- _Required action_
From the listing below, reproduce word for word the lines running from the line with "有时候，你可能会被摆在桌面上" to the line with "在这一节中，我们将首先研究单", including both of those lines.

- _Exercise inputs_
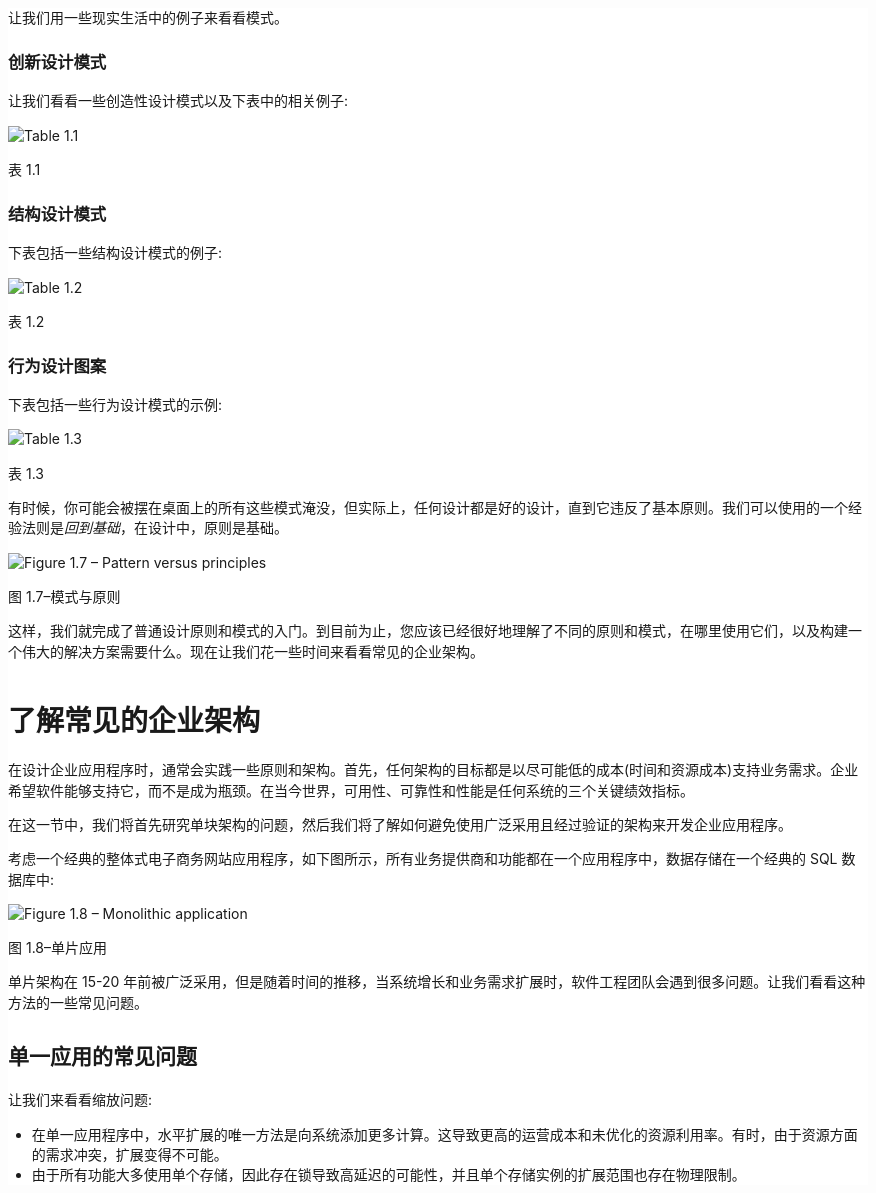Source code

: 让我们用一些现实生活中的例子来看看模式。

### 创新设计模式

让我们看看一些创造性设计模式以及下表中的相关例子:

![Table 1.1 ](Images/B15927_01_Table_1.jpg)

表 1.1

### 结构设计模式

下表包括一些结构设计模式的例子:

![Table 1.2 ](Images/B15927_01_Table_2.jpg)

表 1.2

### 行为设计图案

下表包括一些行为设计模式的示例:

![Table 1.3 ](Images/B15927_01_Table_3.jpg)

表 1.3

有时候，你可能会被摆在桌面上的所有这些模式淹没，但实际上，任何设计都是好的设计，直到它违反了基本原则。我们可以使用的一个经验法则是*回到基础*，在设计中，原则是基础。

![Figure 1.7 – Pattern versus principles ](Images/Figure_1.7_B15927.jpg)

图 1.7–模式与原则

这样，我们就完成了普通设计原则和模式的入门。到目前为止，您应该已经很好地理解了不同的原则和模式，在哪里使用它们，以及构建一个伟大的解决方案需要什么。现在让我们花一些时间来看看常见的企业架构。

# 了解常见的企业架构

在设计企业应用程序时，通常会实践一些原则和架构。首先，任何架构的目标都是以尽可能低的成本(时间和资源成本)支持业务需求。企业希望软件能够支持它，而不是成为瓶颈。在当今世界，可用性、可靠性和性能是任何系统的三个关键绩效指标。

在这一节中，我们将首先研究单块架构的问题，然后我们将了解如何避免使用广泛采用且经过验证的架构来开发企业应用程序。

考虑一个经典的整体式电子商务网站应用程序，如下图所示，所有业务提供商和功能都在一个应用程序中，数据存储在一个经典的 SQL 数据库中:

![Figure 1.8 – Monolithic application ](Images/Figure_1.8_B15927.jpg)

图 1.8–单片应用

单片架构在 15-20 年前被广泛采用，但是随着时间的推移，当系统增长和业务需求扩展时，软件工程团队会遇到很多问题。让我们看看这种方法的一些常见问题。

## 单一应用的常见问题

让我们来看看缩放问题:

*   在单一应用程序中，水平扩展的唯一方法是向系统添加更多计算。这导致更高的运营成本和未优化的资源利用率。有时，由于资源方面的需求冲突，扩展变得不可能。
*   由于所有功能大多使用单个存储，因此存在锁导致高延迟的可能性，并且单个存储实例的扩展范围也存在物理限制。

--

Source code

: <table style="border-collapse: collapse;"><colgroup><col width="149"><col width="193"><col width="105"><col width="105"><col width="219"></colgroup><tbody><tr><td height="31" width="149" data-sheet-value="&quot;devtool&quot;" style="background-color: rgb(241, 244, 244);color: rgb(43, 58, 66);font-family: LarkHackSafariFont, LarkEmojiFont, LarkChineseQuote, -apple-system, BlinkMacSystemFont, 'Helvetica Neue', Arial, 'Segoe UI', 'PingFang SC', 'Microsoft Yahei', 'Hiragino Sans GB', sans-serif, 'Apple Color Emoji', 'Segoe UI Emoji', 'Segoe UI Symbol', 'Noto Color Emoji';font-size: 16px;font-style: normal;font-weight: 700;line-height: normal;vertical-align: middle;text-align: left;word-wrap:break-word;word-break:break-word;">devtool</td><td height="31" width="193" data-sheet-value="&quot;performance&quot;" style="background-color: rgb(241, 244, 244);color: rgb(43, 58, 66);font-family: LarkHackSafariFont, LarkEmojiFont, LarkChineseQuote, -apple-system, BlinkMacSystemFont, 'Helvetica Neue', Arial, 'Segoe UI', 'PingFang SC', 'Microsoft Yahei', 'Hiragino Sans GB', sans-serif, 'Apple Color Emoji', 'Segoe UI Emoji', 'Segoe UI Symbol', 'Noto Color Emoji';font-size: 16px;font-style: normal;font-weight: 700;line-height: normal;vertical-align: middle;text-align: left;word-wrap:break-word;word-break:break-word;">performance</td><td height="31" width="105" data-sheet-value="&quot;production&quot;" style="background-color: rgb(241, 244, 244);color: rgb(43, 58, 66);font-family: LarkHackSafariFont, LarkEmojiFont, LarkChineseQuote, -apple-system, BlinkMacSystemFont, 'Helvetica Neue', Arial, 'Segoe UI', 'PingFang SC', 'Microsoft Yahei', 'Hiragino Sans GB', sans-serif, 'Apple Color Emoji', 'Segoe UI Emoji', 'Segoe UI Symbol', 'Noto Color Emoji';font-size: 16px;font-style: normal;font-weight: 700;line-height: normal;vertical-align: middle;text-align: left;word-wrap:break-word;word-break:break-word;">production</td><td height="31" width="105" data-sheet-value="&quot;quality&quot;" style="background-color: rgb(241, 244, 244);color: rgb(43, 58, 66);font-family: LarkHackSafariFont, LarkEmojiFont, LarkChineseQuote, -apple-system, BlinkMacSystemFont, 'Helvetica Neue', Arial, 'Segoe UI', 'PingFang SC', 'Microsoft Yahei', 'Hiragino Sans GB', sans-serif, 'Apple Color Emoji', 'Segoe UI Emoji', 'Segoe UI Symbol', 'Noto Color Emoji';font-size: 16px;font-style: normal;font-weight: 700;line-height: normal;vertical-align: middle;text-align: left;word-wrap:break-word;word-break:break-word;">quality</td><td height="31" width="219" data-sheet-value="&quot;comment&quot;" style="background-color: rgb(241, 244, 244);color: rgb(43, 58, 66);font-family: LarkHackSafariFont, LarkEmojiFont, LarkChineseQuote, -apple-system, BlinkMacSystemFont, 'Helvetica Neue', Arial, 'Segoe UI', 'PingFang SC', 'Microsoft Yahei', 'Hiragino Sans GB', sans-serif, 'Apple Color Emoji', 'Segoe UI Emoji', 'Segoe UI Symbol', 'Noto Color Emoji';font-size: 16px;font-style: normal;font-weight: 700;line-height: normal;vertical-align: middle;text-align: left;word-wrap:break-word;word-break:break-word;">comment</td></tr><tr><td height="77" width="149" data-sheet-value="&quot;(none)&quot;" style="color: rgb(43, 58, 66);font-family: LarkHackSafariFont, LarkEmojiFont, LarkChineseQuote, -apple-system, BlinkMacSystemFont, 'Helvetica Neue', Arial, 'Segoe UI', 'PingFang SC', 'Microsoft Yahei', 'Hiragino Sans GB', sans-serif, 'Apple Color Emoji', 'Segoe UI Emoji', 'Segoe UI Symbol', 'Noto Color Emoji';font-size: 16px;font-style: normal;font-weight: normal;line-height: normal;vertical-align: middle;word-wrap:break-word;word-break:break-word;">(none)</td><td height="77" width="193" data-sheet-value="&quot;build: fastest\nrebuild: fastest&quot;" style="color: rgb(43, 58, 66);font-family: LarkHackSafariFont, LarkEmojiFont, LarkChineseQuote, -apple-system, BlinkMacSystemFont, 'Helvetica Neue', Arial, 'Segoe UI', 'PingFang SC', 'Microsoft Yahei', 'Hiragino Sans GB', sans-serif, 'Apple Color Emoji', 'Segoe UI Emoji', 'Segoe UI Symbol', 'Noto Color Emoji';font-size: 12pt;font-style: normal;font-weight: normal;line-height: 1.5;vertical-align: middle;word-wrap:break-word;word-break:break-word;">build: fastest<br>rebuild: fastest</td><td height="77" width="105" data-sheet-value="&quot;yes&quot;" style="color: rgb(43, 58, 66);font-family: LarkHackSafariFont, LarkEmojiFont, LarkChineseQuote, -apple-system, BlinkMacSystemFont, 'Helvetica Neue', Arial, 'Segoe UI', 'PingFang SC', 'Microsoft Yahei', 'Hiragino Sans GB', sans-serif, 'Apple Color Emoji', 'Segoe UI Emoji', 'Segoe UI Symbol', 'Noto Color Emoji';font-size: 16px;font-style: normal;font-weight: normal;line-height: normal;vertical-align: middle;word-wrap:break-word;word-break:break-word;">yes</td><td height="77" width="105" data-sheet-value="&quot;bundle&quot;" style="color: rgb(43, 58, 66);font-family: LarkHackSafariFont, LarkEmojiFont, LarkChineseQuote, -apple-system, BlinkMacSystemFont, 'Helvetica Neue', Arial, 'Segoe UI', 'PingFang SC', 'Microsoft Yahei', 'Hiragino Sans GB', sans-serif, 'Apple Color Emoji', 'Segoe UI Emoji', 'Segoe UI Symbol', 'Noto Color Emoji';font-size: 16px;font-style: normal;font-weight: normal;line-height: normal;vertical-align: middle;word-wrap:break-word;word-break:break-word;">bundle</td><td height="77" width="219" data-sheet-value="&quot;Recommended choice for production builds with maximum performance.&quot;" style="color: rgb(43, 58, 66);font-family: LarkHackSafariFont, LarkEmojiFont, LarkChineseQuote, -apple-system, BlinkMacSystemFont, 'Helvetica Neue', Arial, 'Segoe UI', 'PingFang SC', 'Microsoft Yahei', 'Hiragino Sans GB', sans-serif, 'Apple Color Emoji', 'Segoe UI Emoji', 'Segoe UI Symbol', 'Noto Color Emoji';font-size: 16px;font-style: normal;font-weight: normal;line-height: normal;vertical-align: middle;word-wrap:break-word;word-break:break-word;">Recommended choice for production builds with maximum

---

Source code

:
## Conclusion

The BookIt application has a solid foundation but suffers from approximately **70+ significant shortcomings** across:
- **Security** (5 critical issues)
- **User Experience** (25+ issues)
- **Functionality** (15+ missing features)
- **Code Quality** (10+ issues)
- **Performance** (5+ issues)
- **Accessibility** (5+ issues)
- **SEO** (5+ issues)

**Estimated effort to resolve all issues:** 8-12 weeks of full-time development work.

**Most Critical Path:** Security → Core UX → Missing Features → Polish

- _Response box_
有时候，你可能会被摆在桌面上的所有这些模式淹没，但实际上，任何设计都是好的设计，直到它违反了基本原则。我们可以使用的一个经验法则是*回到基础*，在设计中，原则是基础。

![Figure 1.7 – Pattern versus principles ](Images/Figure_1.7_B15927.jpg)

图 1.7–模式与原则

这样，我们就完成了普通设计原则和模式的入门。到目前为止，您应该已经很好地理解了不同的原则和模式，在哪里使用它们，以及构建一个伟大的解决方案需要什么。现在让我们花一些时间来看看常见的企业架构。

# 了解常见的企业架构

在设计企业应用程序时，通常会实践一些原则和架构。首先，任何架构的目标都是以尽可能低的成本(时间和资源成本)支持业务需求。企业希望软件能够支持它，而不是成为瓶颈。在当今世界，可用性、可靠性和性能是任何系统的三个关键绩效指标。

在这一节中，我们将首先研究单块架构的问题，然后我们将了解如何避免使用广泛采用且经过验证的架构来开发企业应用程序。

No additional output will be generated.